> _Text shown_:
“Barely one in 1,000 Britons has died from coronavirus,” states Tim Harford, in U.K.’s Daily Mail, “and yet the economy is in cardiac arrest, Government debt has run into hundreds of billions and many parents are terrified of sending their children to school.”
Trying to put the pandemic in context with actual numbers, to assess realistic risk, Harford goes on to argue that “given the current low risk of infection, combined with the low risk from the disease, a 30-year-old is far more at risk from riding a motorbike, going skiing or horse-riding — let alone sky-diving, rock-climbing or scuba-diving — than from the virus.”
He makes the startling claim that a trek outside, with possible SARS-CoV‑2 exposure, “is not much more serious than taking regular baths over a year.”
Harford makes many attempts not to minimize the danger, and assuage Brits’ past and present concerns, thus acknowledging that they weren’t exactly crazy, but in the end the situation is like this: “The prospect of bathtime tragedies has never shut the country down.”

> _Material shown_:
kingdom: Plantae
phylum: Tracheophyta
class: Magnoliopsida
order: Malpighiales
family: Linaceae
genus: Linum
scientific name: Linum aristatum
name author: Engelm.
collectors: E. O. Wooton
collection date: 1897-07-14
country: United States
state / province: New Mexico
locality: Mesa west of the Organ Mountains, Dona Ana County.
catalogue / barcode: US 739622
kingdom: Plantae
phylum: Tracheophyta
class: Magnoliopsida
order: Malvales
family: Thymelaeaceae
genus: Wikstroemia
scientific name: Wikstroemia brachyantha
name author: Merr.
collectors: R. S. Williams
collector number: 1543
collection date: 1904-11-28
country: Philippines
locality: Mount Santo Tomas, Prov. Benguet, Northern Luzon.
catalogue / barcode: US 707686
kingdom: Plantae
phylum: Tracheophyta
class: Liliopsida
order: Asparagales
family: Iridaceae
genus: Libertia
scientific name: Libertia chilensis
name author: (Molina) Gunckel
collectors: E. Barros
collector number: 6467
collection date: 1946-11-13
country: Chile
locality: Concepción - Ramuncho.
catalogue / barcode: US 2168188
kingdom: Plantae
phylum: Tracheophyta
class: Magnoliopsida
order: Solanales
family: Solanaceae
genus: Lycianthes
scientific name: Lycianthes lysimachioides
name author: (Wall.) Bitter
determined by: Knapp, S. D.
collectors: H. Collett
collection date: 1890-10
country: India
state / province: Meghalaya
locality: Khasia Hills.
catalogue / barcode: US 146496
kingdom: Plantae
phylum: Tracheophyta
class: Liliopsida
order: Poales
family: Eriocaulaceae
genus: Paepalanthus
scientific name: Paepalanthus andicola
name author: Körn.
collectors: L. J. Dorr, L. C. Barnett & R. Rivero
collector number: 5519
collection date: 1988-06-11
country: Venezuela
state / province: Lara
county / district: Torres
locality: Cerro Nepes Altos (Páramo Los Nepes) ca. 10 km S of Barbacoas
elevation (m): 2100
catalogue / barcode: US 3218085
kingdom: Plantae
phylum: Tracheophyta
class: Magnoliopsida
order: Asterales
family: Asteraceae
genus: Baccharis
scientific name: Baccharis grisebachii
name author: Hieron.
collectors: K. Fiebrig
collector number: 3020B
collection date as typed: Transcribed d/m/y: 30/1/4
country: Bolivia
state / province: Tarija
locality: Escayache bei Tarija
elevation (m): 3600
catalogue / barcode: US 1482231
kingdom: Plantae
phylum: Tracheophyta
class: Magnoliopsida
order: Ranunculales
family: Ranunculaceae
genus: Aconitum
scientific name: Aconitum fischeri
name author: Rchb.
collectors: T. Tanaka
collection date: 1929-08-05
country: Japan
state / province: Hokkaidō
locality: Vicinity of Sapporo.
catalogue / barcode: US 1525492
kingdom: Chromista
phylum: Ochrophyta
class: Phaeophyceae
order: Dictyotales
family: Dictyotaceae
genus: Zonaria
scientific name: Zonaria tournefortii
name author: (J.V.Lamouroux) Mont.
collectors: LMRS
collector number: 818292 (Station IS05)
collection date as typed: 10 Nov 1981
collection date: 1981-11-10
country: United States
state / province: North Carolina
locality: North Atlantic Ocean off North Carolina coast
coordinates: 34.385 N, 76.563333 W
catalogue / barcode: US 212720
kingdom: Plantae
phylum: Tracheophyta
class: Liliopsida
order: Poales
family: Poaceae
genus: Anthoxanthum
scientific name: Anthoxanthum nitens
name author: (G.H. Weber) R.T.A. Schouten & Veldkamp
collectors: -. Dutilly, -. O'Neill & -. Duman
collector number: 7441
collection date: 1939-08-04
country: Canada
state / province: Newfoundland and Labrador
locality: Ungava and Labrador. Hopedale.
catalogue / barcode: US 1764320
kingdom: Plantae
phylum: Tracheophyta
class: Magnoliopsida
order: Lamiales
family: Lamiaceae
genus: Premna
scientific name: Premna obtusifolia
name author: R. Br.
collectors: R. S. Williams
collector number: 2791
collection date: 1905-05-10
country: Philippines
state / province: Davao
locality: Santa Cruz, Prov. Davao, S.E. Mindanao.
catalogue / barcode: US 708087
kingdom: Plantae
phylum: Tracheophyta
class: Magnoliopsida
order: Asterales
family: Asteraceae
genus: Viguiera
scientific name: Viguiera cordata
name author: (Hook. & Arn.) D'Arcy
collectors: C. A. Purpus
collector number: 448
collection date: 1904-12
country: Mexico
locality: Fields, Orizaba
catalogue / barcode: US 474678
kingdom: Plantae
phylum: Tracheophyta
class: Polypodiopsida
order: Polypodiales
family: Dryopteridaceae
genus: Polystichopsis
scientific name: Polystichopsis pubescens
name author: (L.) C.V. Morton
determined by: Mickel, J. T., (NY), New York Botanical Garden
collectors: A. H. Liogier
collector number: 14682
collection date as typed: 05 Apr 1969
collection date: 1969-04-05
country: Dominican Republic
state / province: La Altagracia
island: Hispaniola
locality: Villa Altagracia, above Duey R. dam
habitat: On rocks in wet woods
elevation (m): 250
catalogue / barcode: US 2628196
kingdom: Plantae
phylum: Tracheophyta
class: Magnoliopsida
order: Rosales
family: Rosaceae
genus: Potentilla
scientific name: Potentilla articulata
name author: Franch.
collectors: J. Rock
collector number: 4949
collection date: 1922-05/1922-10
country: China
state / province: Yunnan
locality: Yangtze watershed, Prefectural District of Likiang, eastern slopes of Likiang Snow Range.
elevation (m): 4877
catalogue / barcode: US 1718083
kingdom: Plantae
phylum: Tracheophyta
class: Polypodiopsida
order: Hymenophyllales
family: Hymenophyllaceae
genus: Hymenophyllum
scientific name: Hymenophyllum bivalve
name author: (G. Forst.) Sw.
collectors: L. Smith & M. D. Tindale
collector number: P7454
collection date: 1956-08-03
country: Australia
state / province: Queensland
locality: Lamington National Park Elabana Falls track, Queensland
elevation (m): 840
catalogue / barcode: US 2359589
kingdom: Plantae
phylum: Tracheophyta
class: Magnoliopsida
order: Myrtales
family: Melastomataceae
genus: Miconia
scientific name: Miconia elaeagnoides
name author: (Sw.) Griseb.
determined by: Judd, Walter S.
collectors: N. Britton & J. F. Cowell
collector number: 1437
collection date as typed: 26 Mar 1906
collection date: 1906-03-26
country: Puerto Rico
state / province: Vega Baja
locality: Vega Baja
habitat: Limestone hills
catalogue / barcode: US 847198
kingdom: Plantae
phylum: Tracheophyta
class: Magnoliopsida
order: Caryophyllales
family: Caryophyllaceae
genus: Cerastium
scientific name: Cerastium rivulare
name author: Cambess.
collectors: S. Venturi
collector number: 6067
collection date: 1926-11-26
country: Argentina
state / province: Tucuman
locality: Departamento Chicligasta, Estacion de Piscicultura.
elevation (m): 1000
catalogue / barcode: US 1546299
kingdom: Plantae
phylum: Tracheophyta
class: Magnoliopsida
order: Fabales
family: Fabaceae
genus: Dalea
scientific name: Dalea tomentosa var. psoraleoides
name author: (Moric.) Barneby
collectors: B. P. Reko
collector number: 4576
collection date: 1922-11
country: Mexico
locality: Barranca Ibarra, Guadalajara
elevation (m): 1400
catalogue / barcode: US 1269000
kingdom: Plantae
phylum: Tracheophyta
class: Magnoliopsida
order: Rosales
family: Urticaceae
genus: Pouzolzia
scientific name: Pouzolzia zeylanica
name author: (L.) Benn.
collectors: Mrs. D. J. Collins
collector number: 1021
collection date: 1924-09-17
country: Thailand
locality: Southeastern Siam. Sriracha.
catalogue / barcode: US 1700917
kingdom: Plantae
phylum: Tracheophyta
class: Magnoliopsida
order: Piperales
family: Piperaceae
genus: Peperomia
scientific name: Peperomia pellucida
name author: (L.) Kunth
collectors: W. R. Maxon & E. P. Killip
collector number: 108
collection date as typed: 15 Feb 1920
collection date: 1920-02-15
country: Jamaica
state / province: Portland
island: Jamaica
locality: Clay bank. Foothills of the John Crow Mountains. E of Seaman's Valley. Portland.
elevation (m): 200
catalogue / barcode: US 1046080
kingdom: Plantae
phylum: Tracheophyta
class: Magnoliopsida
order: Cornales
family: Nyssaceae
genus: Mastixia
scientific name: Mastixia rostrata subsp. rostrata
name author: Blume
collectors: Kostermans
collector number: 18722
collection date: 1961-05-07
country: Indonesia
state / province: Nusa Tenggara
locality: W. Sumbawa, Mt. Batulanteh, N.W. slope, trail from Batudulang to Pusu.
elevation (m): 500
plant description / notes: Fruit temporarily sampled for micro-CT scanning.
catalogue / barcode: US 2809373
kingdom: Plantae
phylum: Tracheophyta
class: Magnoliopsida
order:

> _Exercise tasks_:
(a) In the coronavirus risk text, why does Harford say a 30-year-old faces more danger from riding a motorbike than from the virus?
(b) According to the coronavirus risk text, what share of Britons had died from coronavirus?
The data has no role in this exercise.

> _Solved tasks_:
(a) He bases it on the current low risk of infection combined with the low risk from the disease itself. Together, these make activities like motorbike riding, skiing or horse-riding riskier for a 30-year-old than the virus.

(b) Barely one in 1,000.